More pressure, less funding – this is the true recipe for disaster.

This accident was not entirely unexpected. In 1996, Brian O’Connor resigned as associate administrator for the shuttle program, saying it posed unacceptable risks. In 2002, Richard Blomberg of NASA’s safety advisory panel said he was more worried than ever before about the safety of the shuttle.

Experience is a good guide as well. The TWA accident several years ago occurred because no one had considered the effects of aging on wiring that ran through the fuel tanks of 737 commercial jetliners. Even with careful maintenance, a 22-year-old vehicle should not necessarily be flying.

Ever since NASA made the decision not to continue the shuttle program through the next decade, I morbidly joked that there would be an accident one of these days. Now I wish I hadn’t. There is one good argument for cutting back manned space flight: It diverts funds from science missions, the risks are too high and the benefits too low to justify such diversions. In current conditions, this is true.

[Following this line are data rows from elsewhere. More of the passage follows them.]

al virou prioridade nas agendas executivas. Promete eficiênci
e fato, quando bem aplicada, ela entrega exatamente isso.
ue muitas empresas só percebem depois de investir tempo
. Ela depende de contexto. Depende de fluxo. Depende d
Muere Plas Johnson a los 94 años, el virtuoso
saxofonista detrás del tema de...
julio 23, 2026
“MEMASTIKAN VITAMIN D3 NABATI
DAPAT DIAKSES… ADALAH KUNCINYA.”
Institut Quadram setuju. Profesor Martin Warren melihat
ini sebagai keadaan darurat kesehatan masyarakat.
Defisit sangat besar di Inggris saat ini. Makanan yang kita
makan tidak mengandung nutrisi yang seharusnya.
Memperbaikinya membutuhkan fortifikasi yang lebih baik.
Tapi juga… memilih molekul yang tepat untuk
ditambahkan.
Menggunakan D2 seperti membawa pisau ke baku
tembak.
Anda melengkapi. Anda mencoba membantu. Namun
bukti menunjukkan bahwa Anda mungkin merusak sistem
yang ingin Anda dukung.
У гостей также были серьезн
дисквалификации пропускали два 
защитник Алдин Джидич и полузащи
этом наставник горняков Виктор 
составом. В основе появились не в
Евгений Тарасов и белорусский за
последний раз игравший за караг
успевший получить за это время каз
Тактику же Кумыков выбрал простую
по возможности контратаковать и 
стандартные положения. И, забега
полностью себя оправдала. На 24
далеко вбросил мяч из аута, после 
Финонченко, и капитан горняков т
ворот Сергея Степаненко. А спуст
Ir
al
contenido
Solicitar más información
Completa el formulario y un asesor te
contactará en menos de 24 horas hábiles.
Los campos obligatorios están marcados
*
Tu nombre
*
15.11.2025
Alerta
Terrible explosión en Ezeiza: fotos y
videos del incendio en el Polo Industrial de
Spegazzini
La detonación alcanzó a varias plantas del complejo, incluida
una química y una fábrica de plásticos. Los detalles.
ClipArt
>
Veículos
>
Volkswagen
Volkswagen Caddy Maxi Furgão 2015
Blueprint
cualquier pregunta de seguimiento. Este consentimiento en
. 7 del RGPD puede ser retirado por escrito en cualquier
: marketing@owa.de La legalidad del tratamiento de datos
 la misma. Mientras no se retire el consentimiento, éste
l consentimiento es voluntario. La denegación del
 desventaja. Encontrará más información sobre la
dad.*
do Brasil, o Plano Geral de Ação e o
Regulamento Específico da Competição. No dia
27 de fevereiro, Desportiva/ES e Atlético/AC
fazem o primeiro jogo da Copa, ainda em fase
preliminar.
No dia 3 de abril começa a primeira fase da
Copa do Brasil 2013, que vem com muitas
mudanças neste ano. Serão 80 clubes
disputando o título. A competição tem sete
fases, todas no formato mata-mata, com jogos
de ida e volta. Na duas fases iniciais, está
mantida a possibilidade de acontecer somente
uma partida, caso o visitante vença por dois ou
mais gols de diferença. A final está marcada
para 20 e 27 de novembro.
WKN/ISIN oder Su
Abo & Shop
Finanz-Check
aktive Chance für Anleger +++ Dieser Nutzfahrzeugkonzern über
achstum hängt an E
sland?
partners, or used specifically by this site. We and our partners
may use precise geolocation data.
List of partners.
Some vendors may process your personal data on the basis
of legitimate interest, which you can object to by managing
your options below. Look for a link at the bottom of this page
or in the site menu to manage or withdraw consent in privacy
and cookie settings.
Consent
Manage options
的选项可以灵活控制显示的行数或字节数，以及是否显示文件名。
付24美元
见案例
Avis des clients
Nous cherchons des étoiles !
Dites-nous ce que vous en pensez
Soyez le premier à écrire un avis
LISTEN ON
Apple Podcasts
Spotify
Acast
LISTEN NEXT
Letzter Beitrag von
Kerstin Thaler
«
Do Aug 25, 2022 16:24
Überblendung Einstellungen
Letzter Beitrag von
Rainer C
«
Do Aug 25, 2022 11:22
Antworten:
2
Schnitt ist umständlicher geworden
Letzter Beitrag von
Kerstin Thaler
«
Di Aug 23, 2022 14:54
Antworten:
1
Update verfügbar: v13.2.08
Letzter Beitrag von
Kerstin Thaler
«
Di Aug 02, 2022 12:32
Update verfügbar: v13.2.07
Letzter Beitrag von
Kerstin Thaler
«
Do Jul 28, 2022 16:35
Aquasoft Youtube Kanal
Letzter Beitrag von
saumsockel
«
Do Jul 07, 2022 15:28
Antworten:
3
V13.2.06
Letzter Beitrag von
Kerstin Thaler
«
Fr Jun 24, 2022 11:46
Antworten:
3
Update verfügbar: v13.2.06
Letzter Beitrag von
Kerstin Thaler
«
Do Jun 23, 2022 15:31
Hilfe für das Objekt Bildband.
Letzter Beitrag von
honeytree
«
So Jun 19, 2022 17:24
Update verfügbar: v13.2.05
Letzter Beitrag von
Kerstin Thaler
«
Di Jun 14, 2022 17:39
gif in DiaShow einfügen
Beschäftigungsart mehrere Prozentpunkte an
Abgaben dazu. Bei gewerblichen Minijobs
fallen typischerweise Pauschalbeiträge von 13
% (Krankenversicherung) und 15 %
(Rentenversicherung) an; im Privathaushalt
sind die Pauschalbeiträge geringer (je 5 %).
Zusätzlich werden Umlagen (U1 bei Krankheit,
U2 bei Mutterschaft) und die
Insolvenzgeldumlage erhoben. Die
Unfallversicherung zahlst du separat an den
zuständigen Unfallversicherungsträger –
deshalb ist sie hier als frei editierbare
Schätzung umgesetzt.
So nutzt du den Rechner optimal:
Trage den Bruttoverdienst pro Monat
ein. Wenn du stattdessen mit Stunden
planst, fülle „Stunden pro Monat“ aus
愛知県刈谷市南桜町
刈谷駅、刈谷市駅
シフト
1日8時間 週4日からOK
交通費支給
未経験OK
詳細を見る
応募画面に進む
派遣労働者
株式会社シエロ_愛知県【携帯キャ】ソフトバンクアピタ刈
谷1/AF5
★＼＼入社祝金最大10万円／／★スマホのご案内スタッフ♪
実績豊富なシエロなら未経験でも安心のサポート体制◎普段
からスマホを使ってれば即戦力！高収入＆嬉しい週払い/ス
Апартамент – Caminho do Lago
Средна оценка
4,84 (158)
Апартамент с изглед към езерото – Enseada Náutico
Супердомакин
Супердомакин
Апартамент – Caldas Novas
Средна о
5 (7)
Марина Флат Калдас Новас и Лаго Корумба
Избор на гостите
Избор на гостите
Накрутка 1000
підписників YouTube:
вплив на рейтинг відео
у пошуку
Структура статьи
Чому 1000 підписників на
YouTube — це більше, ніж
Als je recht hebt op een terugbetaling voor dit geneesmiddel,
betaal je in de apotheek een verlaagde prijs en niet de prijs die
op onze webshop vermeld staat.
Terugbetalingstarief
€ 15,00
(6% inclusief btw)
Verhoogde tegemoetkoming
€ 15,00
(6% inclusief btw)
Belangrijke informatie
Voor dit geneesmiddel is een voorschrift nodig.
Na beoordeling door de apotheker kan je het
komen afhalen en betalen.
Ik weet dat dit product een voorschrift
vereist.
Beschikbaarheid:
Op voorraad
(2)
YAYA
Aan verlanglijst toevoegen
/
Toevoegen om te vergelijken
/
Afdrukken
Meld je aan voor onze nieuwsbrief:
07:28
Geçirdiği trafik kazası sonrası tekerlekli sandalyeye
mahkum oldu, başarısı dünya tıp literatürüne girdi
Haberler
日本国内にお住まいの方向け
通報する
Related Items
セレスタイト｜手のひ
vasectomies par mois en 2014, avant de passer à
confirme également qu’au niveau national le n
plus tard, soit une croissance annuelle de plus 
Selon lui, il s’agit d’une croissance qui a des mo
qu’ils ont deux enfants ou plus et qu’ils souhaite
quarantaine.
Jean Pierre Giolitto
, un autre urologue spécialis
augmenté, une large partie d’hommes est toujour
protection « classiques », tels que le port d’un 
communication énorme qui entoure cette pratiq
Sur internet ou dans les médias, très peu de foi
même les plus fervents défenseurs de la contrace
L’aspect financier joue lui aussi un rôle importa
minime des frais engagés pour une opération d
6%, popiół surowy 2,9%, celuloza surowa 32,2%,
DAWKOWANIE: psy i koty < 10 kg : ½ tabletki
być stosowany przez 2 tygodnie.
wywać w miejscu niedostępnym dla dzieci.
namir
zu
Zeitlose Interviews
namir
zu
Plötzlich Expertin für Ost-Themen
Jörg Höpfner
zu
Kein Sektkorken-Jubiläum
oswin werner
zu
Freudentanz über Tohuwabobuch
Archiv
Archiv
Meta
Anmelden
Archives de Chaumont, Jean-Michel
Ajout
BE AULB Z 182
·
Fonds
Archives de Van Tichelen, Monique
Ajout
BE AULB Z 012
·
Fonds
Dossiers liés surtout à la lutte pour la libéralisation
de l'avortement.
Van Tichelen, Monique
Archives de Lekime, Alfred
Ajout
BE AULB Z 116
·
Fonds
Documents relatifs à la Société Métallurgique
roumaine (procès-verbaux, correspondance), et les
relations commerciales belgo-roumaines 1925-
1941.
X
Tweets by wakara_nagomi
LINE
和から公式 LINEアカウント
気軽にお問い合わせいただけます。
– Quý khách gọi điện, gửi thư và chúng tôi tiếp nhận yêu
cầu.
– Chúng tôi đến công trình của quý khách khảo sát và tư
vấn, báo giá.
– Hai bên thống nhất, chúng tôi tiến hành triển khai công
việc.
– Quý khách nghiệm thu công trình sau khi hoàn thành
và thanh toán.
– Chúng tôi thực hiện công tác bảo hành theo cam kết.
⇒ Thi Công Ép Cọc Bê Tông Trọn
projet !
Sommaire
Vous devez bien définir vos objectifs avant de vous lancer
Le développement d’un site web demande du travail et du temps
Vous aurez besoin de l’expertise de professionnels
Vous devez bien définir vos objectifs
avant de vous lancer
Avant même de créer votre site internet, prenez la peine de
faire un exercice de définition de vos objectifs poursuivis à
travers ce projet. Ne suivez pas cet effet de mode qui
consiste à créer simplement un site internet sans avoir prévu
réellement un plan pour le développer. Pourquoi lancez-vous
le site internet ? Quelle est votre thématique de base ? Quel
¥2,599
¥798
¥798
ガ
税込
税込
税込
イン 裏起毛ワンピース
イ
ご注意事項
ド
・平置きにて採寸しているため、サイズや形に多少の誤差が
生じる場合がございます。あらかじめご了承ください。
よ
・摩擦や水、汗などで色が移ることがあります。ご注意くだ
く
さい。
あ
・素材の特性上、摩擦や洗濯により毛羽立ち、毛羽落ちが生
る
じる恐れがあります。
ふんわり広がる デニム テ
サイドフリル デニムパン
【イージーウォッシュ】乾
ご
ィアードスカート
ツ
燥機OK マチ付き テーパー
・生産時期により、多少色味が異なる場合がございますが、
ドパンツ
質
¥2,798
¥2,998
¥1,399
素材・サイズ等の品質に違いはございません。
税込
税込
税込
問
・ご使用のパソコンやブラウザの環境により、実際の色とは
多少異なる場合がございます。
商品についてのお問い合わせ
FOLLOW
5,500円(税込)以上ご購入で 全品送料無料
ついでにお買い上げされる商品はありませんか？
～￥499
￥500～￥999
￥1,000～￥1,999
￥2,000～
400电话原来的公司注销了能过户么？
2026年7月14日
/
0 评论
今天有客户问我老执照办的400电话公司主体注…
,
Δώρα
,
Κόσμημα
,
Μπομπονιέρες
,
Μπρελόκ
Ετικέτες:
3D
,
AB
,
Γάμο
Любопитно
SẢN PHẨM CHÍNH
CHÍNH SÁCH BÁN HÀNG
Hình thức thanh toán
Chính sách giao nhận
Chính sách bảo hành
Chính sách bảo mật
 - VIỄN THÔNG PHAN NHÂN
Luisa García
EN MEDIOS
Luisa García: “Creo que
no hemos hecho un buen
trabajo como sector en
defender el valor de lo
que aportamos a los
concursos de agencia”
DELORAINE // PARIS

But suddenly, NASA is popular with the public again. The shuttle program now has the commitment of the president. I see two possible outcomes: 1) Support for the shuttle program will force the aging vehicles back into service until another accident occurs, or 2) the investigation will turn sour, NASA administrators will be blamed for the failures and the manned space program will be put on permanent hiatus.

Neither of these outcomes is for the best. The impulse to discover gets lost in a money-driven society. Discovery is a truth bigger than dollars, though it is sometimes constrained by them. We have the resources to build the next generation of manned spacecraft – resources tied up in designing fighter planes, smart bombs and missile defense. These too are education but they teach hate and paranoia. They fill the purest needs with the worst perversions. As someone whose passion lies in the world of discovery and the politics surrounding it, I am not prepared to mourn the dream of space flight. I am prepared to take it personally.

Josh Braun is the Daily Nexus science editor.